-- What is needed --
Return the lines of the material below exactly, beginning with the line that has "pinky mcp: (436, 582)" in it and finishing with the line that has "index tip: (538, 206)" in it. Leave all pictures aside.
++++++++++++++++++++
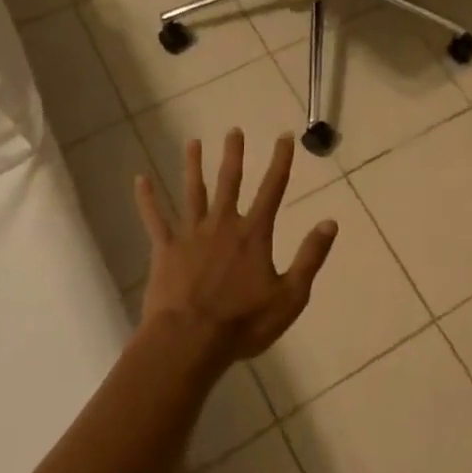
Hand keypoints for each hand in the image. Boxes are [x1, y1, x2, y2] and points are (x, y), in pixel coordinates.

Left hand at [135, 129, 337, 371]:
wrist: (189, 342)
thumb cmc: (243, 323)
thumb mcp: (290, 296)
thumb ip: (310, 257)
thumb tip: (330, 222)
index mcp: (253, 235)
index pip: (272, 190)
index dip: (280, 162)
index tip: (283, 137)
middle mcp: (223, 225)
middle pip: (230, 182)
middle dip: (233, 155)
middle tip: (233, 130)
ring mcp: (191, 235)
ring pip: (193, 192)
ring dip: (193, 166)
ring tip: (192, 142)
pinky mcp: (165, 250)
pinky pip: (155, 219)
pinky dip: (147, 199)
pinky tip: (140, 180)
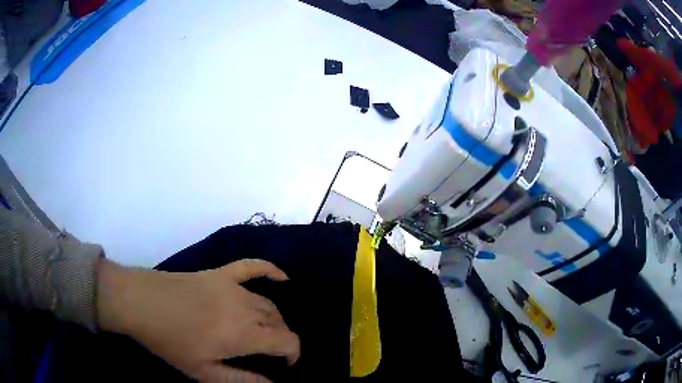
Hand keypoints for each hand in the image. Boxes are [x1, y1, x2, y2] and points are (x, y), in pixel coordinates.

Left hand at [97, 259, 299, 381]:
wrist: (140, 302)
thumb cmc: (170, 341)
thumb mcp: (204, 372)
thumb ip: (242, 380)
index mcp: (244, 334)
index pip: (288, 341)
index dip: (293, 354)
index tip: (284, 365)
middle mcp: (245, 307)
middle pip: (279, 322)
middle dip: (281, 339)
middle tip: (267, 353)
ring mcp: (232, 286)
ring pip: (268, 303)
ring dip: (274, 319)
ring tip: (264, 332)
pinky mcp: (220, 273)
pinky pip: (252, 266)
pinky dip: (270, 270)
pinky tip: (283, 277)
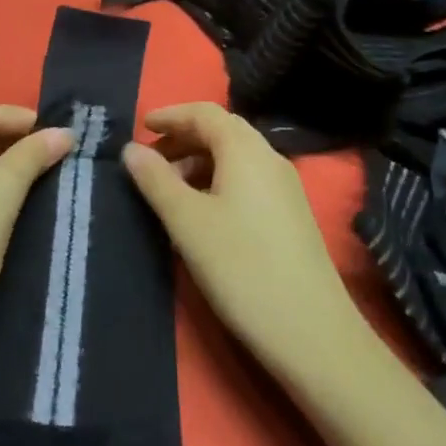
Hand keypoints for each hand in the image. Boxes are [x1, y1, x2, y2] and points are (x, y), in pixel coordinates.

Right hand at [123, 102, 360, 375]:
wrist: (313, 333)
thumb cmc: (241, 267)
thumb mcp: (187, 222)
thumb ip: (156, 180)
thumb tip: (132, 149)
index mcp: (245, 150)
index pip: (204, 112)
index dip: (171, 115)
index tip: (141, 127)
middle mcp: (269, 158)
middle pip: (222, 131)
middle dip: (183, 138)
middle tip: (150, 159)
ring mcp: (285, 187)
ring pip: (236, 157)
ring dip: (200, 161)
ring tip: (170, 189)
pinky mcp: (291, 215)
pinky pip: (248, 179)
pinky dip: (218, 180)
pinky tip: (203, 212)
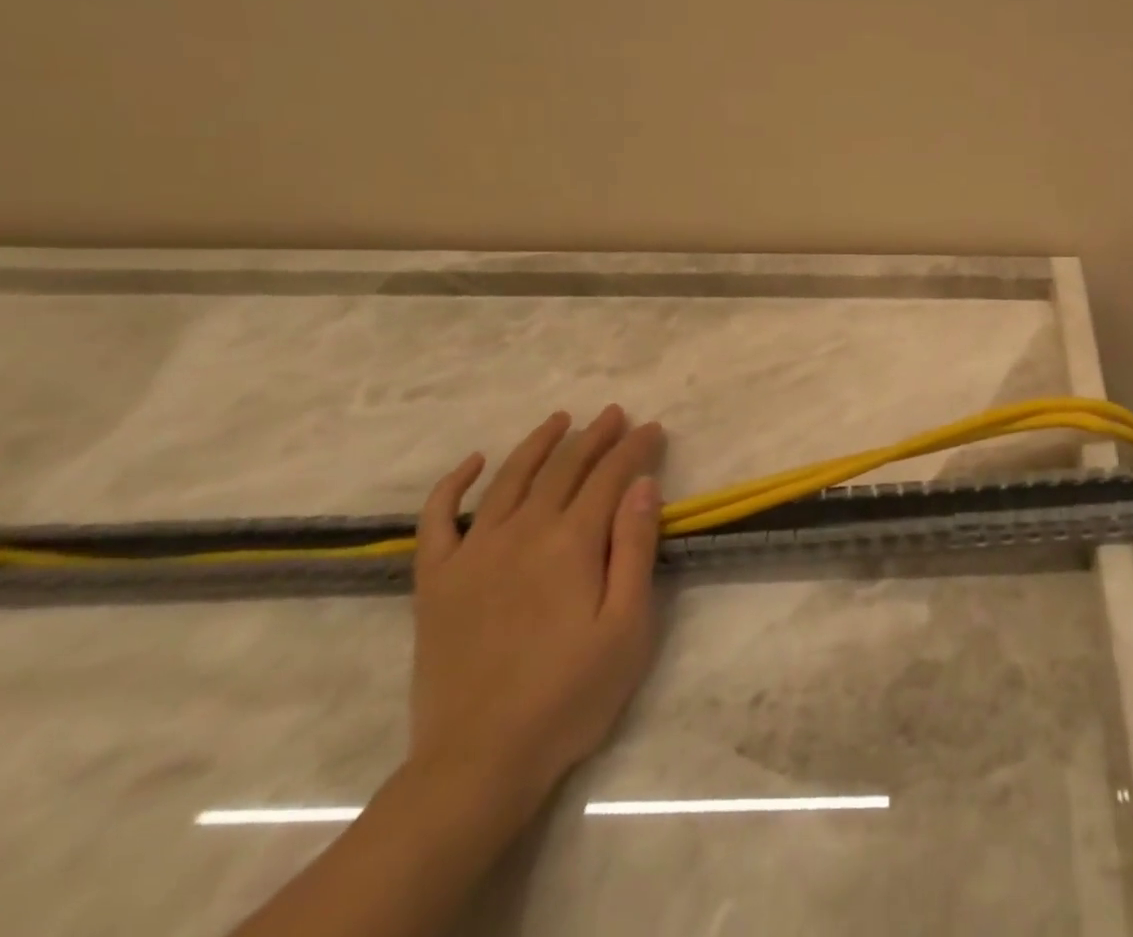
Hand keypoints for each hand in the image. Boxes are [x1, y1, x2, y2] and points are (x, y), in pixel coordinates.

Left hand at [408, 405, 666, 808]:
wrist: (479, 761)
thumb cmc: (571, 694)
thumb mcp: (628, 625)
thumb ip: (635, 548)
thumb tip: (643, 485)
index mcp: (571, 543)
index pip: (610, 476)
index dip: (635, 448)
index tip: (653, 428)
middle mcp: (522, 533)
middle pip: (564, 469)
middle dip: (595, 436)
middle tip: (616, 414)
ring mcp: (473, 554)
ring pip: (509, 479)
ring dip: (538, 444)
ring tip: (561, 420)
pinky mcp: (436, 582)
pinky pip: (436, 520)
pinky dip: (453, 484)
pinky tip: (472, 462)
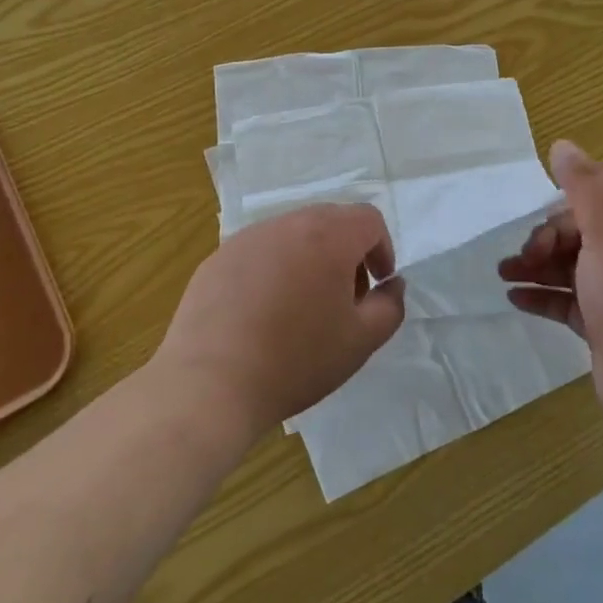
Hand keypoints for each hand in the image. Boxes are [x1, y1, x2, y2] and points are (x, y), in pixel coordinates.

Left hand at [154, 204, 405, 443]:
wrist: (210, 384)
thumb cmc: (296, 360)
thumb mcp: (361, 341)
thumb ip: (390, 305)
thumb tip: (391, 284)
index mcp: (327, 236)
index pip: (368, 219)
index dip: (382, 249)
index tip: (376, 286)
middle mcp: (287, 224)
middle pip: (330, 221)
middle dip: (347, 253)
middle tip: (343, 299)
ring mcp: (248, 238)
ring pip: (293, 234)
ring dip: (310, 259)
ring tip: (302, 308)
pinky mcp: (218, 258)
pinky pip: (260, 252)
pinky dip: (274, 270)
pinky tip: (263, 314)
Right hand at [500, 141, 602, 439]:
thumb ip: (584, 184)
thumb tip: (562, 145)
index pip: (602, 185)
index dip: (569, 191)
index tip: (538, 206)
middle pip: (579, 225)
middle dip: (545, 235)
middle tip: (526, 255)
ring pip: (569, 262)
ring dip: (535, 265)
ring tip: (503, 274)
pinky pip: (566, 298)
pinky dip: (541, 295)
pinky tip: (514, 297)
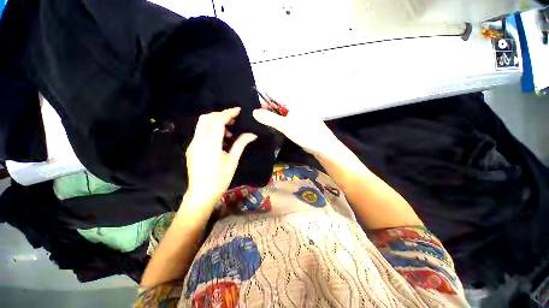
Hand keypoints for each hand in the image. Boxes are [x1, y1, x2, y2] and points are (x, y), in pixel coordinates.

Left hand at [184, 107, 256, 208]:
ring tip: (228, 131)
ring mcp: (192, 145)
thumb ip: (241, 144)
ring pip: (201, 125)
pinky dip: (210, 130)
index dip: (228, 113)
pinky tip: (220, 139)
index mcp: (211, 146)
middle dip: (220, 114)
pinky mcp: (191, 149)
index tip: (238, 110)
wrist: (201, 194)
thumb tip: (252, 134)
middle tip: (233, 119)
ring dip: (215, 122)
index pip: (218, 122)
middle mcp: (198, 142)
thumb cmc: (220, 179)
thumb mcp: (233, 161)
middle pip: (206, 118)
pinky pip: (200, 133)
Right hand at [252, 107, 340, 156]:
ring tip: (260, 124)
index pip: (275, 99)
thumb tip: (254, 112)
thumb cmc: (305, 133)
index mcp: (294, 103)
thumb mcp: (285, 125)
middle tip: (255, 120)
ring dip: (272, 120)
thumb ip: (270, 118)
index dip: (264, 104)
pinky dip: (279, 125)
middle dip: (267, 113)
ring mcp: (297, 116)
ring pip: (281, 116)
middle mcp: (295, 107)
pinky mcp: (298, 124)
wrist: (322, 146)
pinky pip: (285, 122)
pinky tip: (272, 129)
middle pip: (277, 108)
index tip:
++++++++++++++++++++
-- Response area --
pinky mcp: (436, 582)
pinky pip: (436, 520)
pinky dip: (453, 484)
pinky tip: (472, 462)
Hand keypoints for each hand in the image. Boxes are [x1, y1, x2, y2] and points are (x, y), in pixel coordinates.

Left hand at [154, 204, 405, 443]:
wrist: (210, 384)
thumb cmc: (296, 360)
thumb mcp: (361, 341)
thumb ip: (390, 305)
thumb tip: (391, 284)
index mcp: (327, 236)
index pip: (368, 219)
index dip: (382, 249)
index tip: (376, 286)
middle mcp: (287, 224)
middle pip: (330, 221)
middle dip: (347, 253)
middle tip: (343, 299)
ring mcp: (248, 238)
ring pip: (293, 234)
ring dip: (310, 259)
ring tip: (302, 308)
pinky mcp: (218, 258)
pinky pip: (260, 252)
pinky dip: (274, 270)
pinky tip: (263, 314)
Right hand at [500, 141, 602, 439]:
thumb ip: (584, 184)
thumb tip: (562, 145)
index pip: (602, 185)
index dip: (569, 191)
index tip: (538, 206)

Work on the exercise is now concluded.